WHAT TO PRODUCE: Please output the text read from every one of the entries below as a JSON list of strings, with one string per line and blank lines omitted. Leave out the picture markers.

═══ DATA FOR ANALYSIS ═══

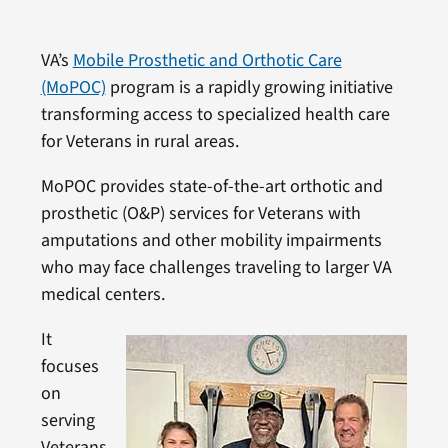
VA’s
Mobile Prosthetic and Orthotic Care
(MoPOC)
program is a rapidly growing initiative
transforming access to specialized health care
for Veterans in rural areas.
MoPOC provides state-of-the-art orthotic and
prosthetic (O&P) services for Veterans with
amputations and other mobility impairments
who may face challenges traveling to larger VA
medical centers.
It
focuses
on
serving
Veterans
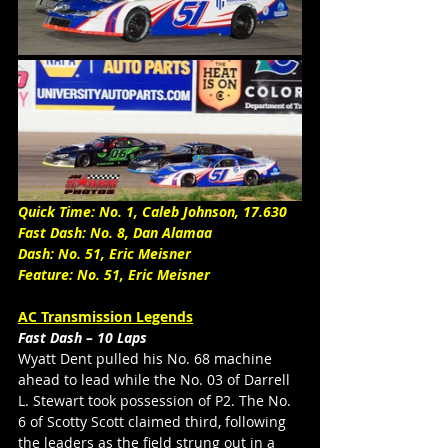
Quick Time: No. 1, Caleb Johnson, 17.630
Fast Dash: No. 8, Dan Alamaa
Dash: No. 51, Eric Meisner
Feature: No. 51, Eric Meisner 
AC Transmission Legends
Fast Dash – 10 Laps
Wyatt Dent pulled his No. 68 machine 
ahead to lead while the No. 03 of Darrell 
L. Stewart took possession of P2. The No. 
6 of Scotty Scott claimed third, following 
the leaders as the field strung out in a 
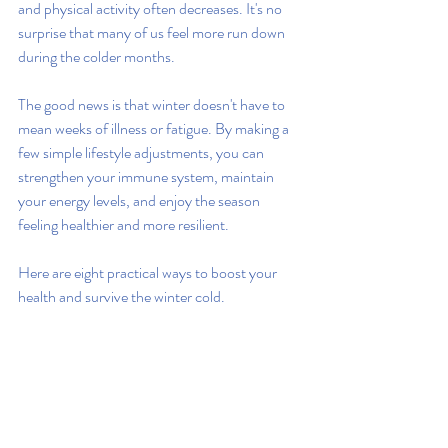
and physical activity often decreases. It's no 
surprise that many of us feel more run down 
during the colder months.
The good news is that winter doesn't have to 
mean weeks of illness or fatigue. By making a 
few simple lifestyle adjustments, you can 
strengthen your immune system, maintain 
your energy levels, and enjoy the season 
feeling healthier and more resilient.
Here are eight practical ways to boost your 
health and survive the winter cold.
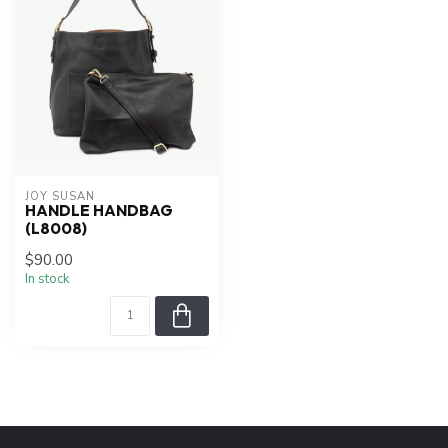
JOY SUSAN
HANDLE HANDBAG
(L8008)
$90.00
In stock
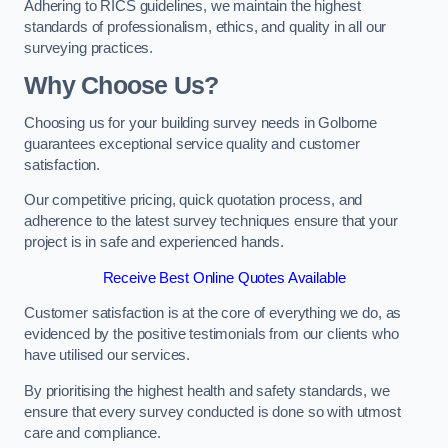
Adhering to RICS guidelines, we maintain the highest
standards of professionalism, ethics, and quality in all our
surveying practices.
Why Choose Us?
Choosing us for your building survey needs in Golborne
guarantees exceptional service quality and customer
satisfaction.
Our competitive pricing, quick quotation process, and
adherence to the latest survey techniques ensure that your
project is in safe and experienced hands.
Receive Best Online Quotes Available
Customer satisfaction is at the core of everything we do, as
evidenced by the positive testimonials from our clients who
have utilised our services.
By prioritising the highest health and safety standards, we
ensure that every survey conducted is done so with utmost
care and compliance.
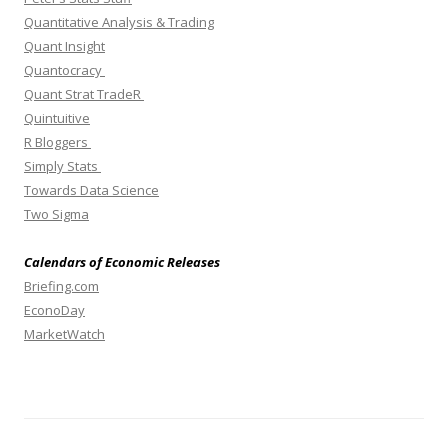
Quantitative Analysis & Trading
Quant Insight
Quantocracy
Quant Strat TradeR
Quintuitive
R Bloggers
Simply Stats
Towards Data Science
Two Sigma
Calendars of Economic Releases
Briefing.com
EconoDay
MarketWatch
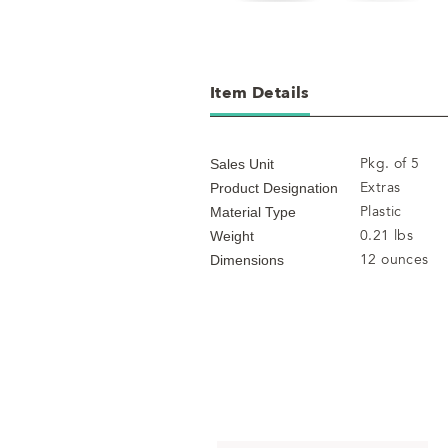
Item Details
Pkg. of 5
Sales Unit
Extras
Product Designation
Plastic
Material Type
0.21 lbs
Weight
12 ounces
Dimensions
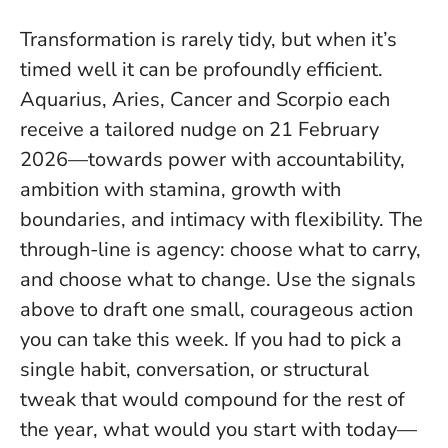
Transformation is rarely tidy, but when it’s
timed well it can be profoundly efficient.
Aquarius, Aries, Cancer and Scorpio each
receive a tailored nudge on 21 February
2026—towards power with accountability,
ambition with stamina, growth with
boundaries, and intimacy with flexibility.
The
through-line is agency: choose what to carry,
and choose what to change
. Use the signals
above to draft one small, courageous action
you can take this week. If you had to pick a
single habit, conversation, or structural
tweak that would compound for the rest of
the year, what would you start with today—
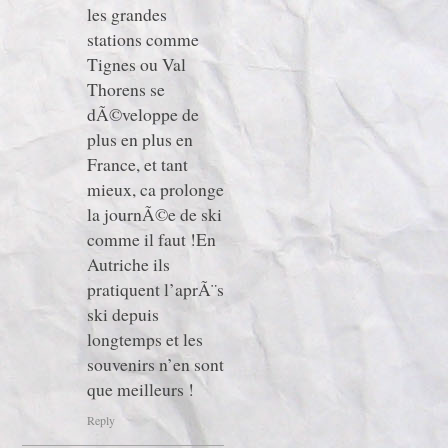
les grandes
stations comme
Tignes ou Val
Thorens se
dÃ©veloppe de
plus en plus en
France, et tant
mieux, ca prolonge
la journÃ©e de ski
comme il faut !En
Autriche ils
pratiquent l’aprÃ¨s
ski depuis
longtemps et les
souvenirs n’en sont
que meilleurs !
Reply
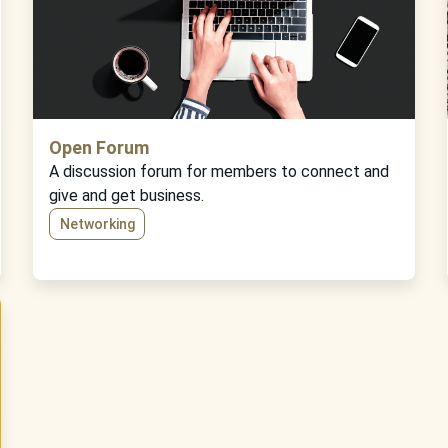
Open Forum
A discussion forum for members to connect and
give and get business.
Networking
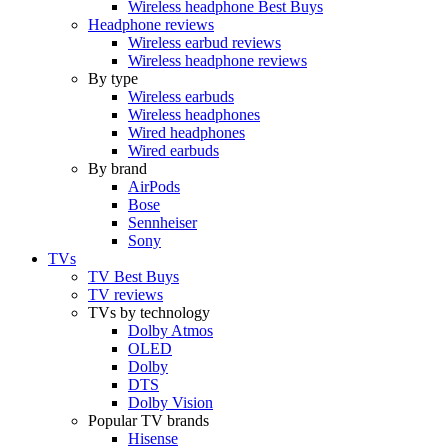
Wireless headphone Best Buys
Headphone reviews
Wireless earbud reviews
Wireless headphone reviews
By type
Wireless earbuds
Wireless headphones
Wired headphones
Wired earbuds
By brand
AirPods
Bose
Sennheiser
Sony
TVs
TV Best Buys
TV reviews
TVs by technology
Dolby Atmos
OLED
Dolby
DTS
Dolby Vision
Popular TV brands
Hisense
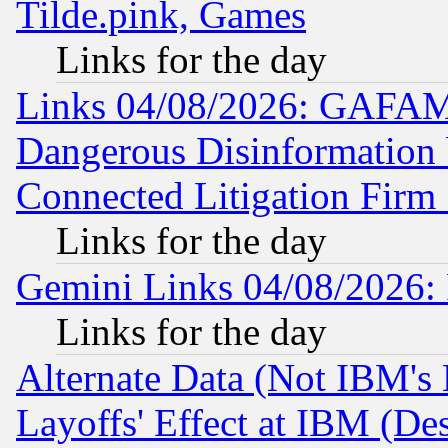
Tilde.pink, Games
Links for the day
Links 04/08/2026: GAFAM
Dangerous Disinformation b
Connected Litigation Firm
Links for the day
Gemini Links 04/08/2026: 
Links for the day
Alternate Data (Not IBM's
Layoffs' Effect at IBM (D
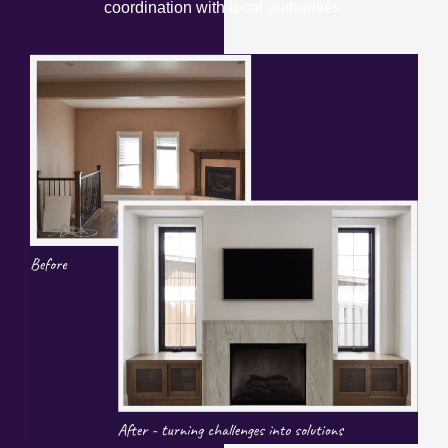
coordination with local authorities.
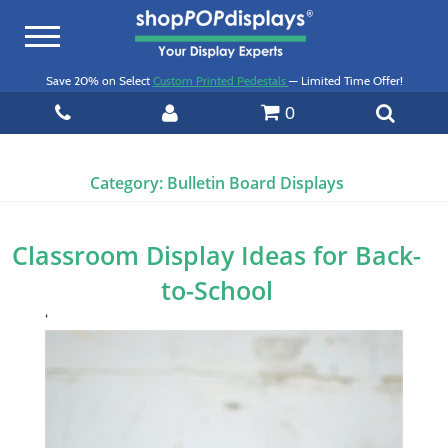
Toggle
navigation
Save 20% on Select
Custom Printed Pedestals
— Limited Time Offer!
0
Category:
Bulletin Board Displays
Classroom Display Ideas for Back-
to-School
‘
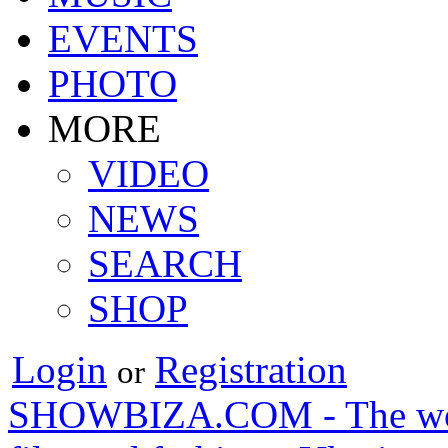
EVENTS
PHOTO
MORE
VIDEO
NEWS
SEARCH
SHOP
Login
Registration
or
SHOWBIZA.COM - The world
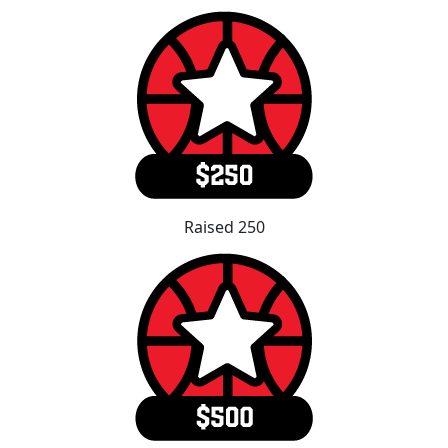
Raised 250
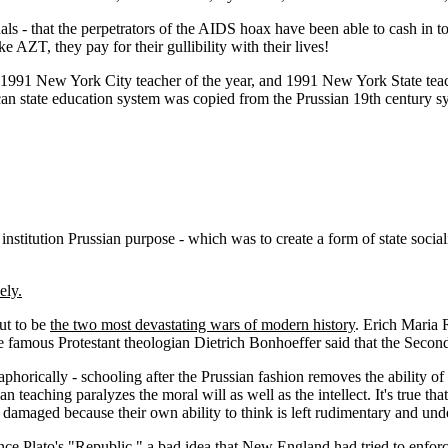
duals - that the perpetrators of the AIDS hoax have been able to cash in
e AZT, they pay for their gullibility with their lives!
9-1991 New York City teacher of the year, and 1991 New York State teac
an state education system was copied from the Prussian 19th century sy
 institution Prussian purpose - which was to create a form of state soci
ely.
ut to be
the two most devastating wars of modern history
. Erich Maria R
he famous Protestant theologian Dietrich Bonhoeffer said that the Seco
aphorically - schooling after the Prussian fashion removes the ability of t
n teaching paralyzes the moral will as well as the intellect. It's true t
 damaged because their own ability to think is left rudimentary and un
since Plato's "Republic," a bad idea that New England had tried to enfo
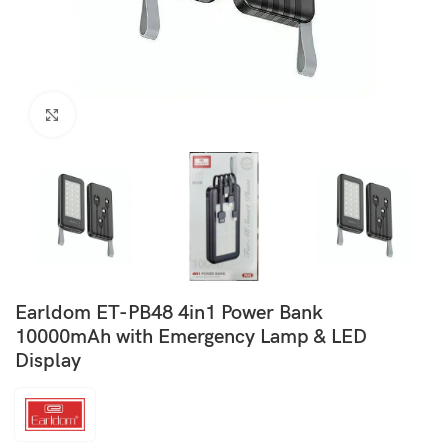
Click to enlarge
Earldom ET-PB48 4in1 Power Bank
10000mAh with Emergency Lamp & LED
Display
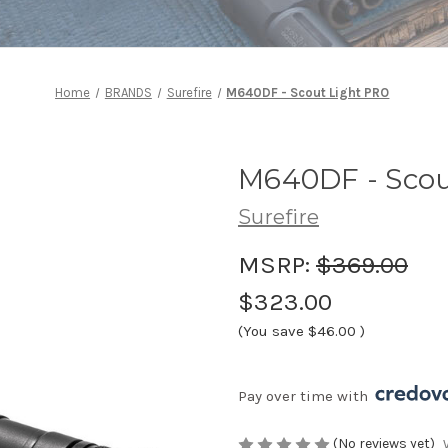
Home
BRANDS
Surefire
M640DF - Scout Light PRO
M640DF - Scou
Surefire
MSRP:
$369.00
$323.00
(You save
$46.00
)
Pay over time with 
(No reviews yet)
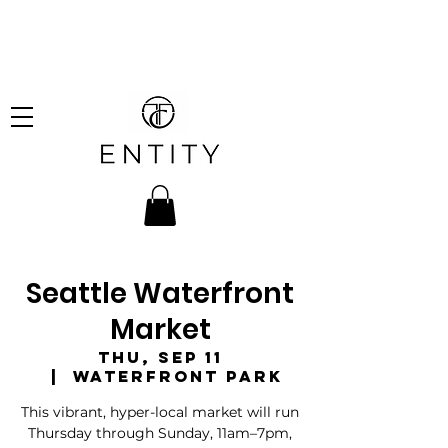
hipping on all orders over
!
Seattle Waterfront
Market
Thu, Sep 11
  |  
Waterfront Park
This vibrant, hyper-local market will run
Thursday through Sunday, 11am–7pm,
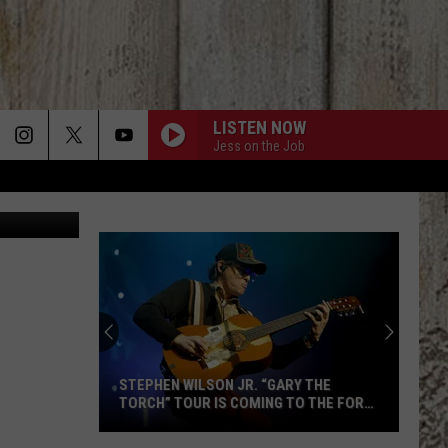
DAHO
LISTEN NOW
Jess on the Job
on Unsplash
STEPHEN WILSON JR. “GARY THE
TORCH” TOUR IS COMING TO THE FORD
IDAHO CENTER SEPT. 22
Stephen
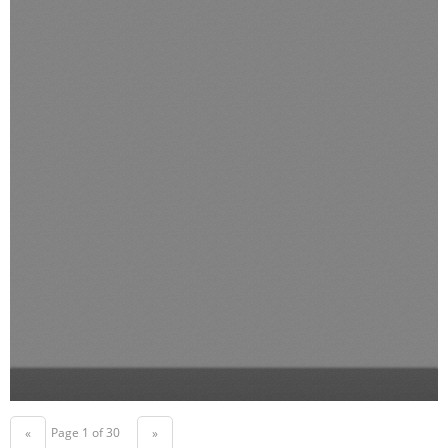
Page 1 of 30
«
»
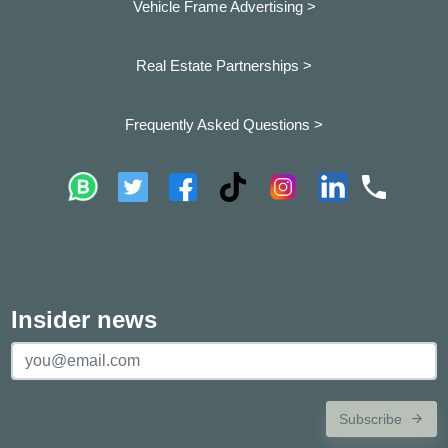
Vehicle Frame Advertising >
Real Estate Partnerships >
Frequently Asked Questions >
Insider news
Subscribe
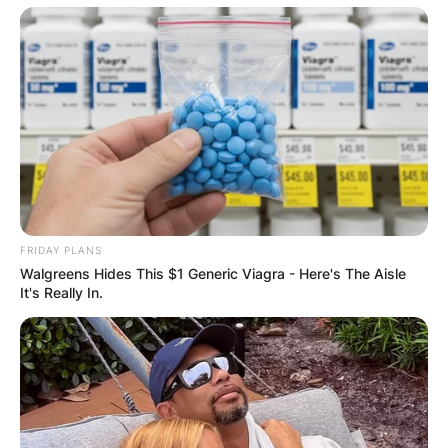
FRIDAY PLANS
Walgreens Hides This $1 Generic Viagra - Here's The Aisle
It's Really In.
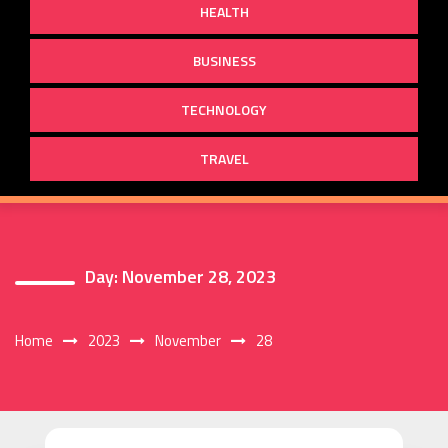
HEALTH
BUSINESS
TECHNOLOGY
TRAVEL
Day:
November 28, 2023
Home
2023
November
28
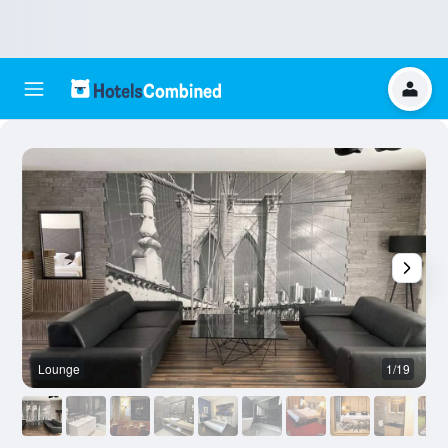
Lounge
1/19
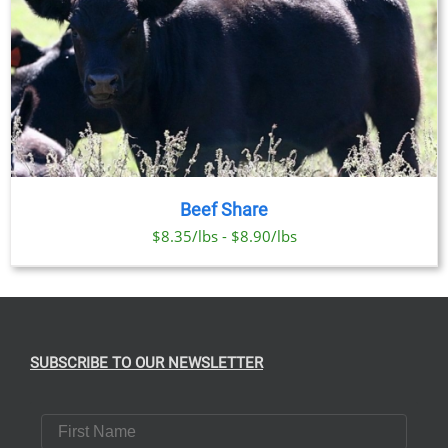
Beef Share
$8.35/lbs - $8.90/lbs
SUBSCRIBE TO OUR NEWSLETTER
First Name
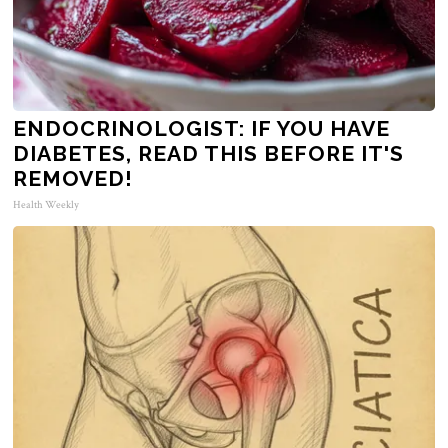
ENDOCRINOLOGIST: IF YOU HAVE
DIABETES, READ THIS BEFORE IT'S
REMOVED!
Health Weekly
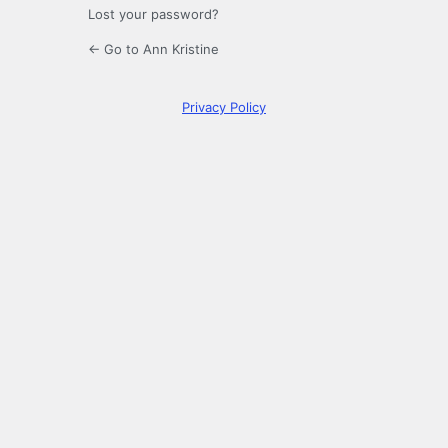
Lost your password?
← Go to Ann Kristine
Privacy Policy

═══

RESPONSE TO THIS TASK:
[
  "VA’s",
  "Mobile Prosthetic and Orthotic Care",
  "(MoPOC)",
  "program is a rapidly growing initiative",
  "transforming access to specialized health care",
  "for Veterans in rural areas.",
  "MoPOC provides state-of-the-art orthotic and",
  "prosthetic (O&P) services for Veterans with",
  "amputations and other mobility impairments",
  "who may face challenges traveling to larger VA",
  "medical centers.",
  "It",
  "focuses",
  "on",
  "serving",
  "Veterans",
  "Quick Time: No. 1, Caleb Johnson, 17.630",
  "Fast Dash: No. 8, Dan Alamaa",
  "Dash: No. 51, Eric Meisner",
  "Feature: No. 51, Eric Meisner ",
  "AC Transmission Legends",
  "Fast Dash – 10 Laps",
  "Wyatt Dent pulled his No. 68 machine ",
  "ahead to lead while the No. 03 of Darrell ",
  "L. Stewart took possession of P2. The No. ",
  "6 of Scotty Scott claimed third, following ",
  "the leaders as the field strung out in a ",
  "and physical activity often decreases. It's no ",
  "surprise that many of us feel more run down ",
  "during the colder months.",
  "The good news is that winter doesn't have to ",
  "mean weeks of illness or fatigue. By making a ",
  "few simple lifestyle adjustments, you can ",
  "strengthen your immune system, maintain ",
  "your energy levels, and enjoy the season ",
  "feeling healthier and more resilient.",
  "Here are eight practical ways to boost your ",
  "health and survive the winter cold.",
  "JOY SUSAN",
  "HANDLE HANDBAG",
  "(L8008)",
  "$90.00",
  "In stock",
  "Adhering to RICS guidelines, we maintain the highest",
  "standards of professionalism, ethics, and quality in all our",
  "surveying practices.",
  "Why Choose Us?",
  "Choosing us for your building survey needs in Golborne",
  "guarantees exceptional service quality and customer",
  "satisfaction.",
  "Our competitive pricing, quick quotation process, and",
  "adherence to the latest survey techniques ensure that your",
  "project is in safe and experienced hands.",
  "Receive Best Online Quotes Available",
  "Customer satisfaction is at the core of everything we do, as",
  "evidenced by the positive testimonials from our clients who",
  "have utilised our services.",
  "By prioritising the highest health and safety standards, we",
  "ensure that every survey conducted is done so with utmost",
  "care and compliance.",
  "Quantitative Analysis & Trading",
  "Quant Insight",
  "Quantocracy",
  "Quant Strat TradeR",
  "Quintuitive",
  "R Bloggers",
  "Simply Stats",
  "Towards Data Science",
  "Two Sigma",
  "Calendars of Economic Releases",
  "Briefing.com",
  "EconoDay",
  "MarketWatch",
  "Item Details",
  "Pkg. of 5",
  "Sales Unit",
  "Extras",
  "Product Designation",
  "Plastic",
  "Material Type",
  "0.21 lbs",
  "Weight",
  "12 ounces",
  "Dimensions",
  "Transformation is rarely tidy, but when it’s",
  "timed well it can be profoundly efficient.",
  "Aquarius, Aries, Cancer and Scorpio each",
  "receive a tailored nudge on 21 February",
  "2026—towards power with accountability,",
  "ambition with stamina, growth with",
  "boundaries, and intimacy with flexibility.",
  "The",
  "through-line is agency: choose what to carry,",
  "and choose what to change",
  ". Use the signals",
  "above to draft one small, courageous action",
  "you can take this week. If you had to pick a",
  "single habit, conversation, or structural",
  "tweak that would compound for the rest of",
  "the year, what would you start with today—",
  "les grandes",
  "stations comme",
  "Tignes ou Val",
  "Thorens se",
  "dÃ©veloppe de",
  "plus en plus en",
  "France, et tant",
  "mieux, ca prolonge",
  "la journÃ©e de ski",
  "comme il faut !En",
  "Autriche ils",
  "pratiquent l’aprÃ¨s",
  "ski depuis",
  "longtemps et les",
  "souvenirs n’en sont",
  "que meilleurs !",
  "Reply",
  "Open Forum",
  "A discussion forum for members to connect and",
  "give and get business.",
  "Networking",
  "Wireless headphone Best Buys",
  "Headphone reviews",
  "Wireless earbud reviews",
  "Wireless headphone reviews",
  "By type",
  "Wireless earbuds",
  "Wireless headphones",
  "Wired headphones",
  "Wired earbuds",
  "By brand",
  "AirPods",
  "Bose",
  "Sennheiser",
  "Sony",
  "TVs",
  "TV Best Buys",
  "TV reviews",
  "TVs by technology",
  "Dolby Atmos",
  "OLED",
  "Dolby",
  "DTS",
  "Dolby Vision",
  "Popular TV brands",
  "Hisense",
  "Tilde.pink, Games",
  "Links for the day",
  "Links 04/08/2026: GAFAM",
  "Dangerous Disinformation b",
  "Connected Litigation Firm",
  "Links for the day",
  "Gemini Links 04/08/2026: ",
  "Links for the day",
  "Alternate Data (Not IBM's",
  "Layoffs' Effect at IBM (D",
  "coordination with local authorities.",
  "Toggle",
  "navigation",
  "Save 20% on Select",
  "Custom Printed Pedestals",
  "— Limited Time Offer!",
  "0",
  "Category:",
  "Bulletin Board Displays",
  "Classroom Display Ideas for Back-",
  "to-School",
  "‘",
  "EVENTS",
  "PHOTO",
  "MORE",
  "VIDEO",
  "NEWS",
  "SEARCH",
  "SHOP",
  "Login",
  "Registration",
  "or",
  "SHOWBIZA.COM - The world",
  "Raised 250",
  "duals - that the perpetrators of the AIDS hoax have been able to cash in",
  "e AZT, they pay for their gullibility with their lives!",
  "9-1991 New York City teacher of the year, and 1991 New York State teac",
  "an state education system was copied from the Prussian 19th century sy",
  " institution Prussian purpose - which was to create a form of state soci",
  "ely.",
  "ut to be",
  "the two most devastating wars of modern history",
  ". Erich Maria R",
  "he famous Protestant theologian Dietrich Bonhoeffer said that the Seco",
  "aphorically - schooling after the Prussian fashion removes the ability of t",
  "n teaching paralyzes the moral will as well as the intellect. It's true t",
  " damaged because their own ability to think is left rudimentary and un",
  "since Plato's \"Republic,\" a bad idea that New England had tried to enfo",
  "Click to enlarge",
  "Earldom ET-PB48 4in1 Power Bank",
  "10000mAh with Emergency Lamp & LED",
  "Display",
  "Home",
  "BRANDS",
  "Surefire",
  "M640DF - Scout Light PRO",
  "M640DF - Scou",
  "Surefire",
  "MSRP:",
  "$369.00",
  "$323.00",
  "(You save",
  "$46.00",
  ")",
  "Pay over time with ",
  "(No reviews yet)",
  "hipping on all orders over",
  "!",
  "Seattle Waterfront",
  "Market",
  "Thu, Sep 11",
  "  |  ",
  "Waterfront Park",
  "This vibrant, hyper-local market will run",
  "Thursday through Sunday, 11am–7pm,",
  "DAHO",
  "LISTEN NOW",
  "Jess on the Job",
  "on Unsplash",
  "STEPHEN WILSON JR. “GARY THE",
  "TORCH” TOUR IS COMING TO THE FORD",
  "IDAHO CENTER SEPT. 22",
  "Stephen",
  "Page 1 of 30",
  "«",
  "»",
  "Vehicle Frame Advertising >",
  "Real Estate Partnerships >",
  "Frequently Asked Questions >",
  "Insider news",
  "Subscribe",
  "FRIDAY PLANS",
  "Walgreens Hides This $1 Generic Viagra - Here's The Aisle",
  "It's Really In.",
  "HEALTH",
  "BUSINESS",
  "TECHNOLOGY",
  "TRAVEL",
  "Day:",
  "November 28, 2023",
  "Home",
  "2023",
  "November",
  "28",
  "Lounge",
  "1/19",
  "Beef Share",
  "$8.35/lbs - $8.90/lbs",
  "SUBSCRIBE TO OUR NEWSLETTER",
  "First Name",
  "ENDOCRINOLOGIST: IF YOU HAVE",
  "DIABETES, READ THIS BEFORE IT'S",
  "REMOVED!",
  "Health Weekly",
  "Lost your password?",
  "← Go to Ann Kristine",
  "Privacy Policy"
]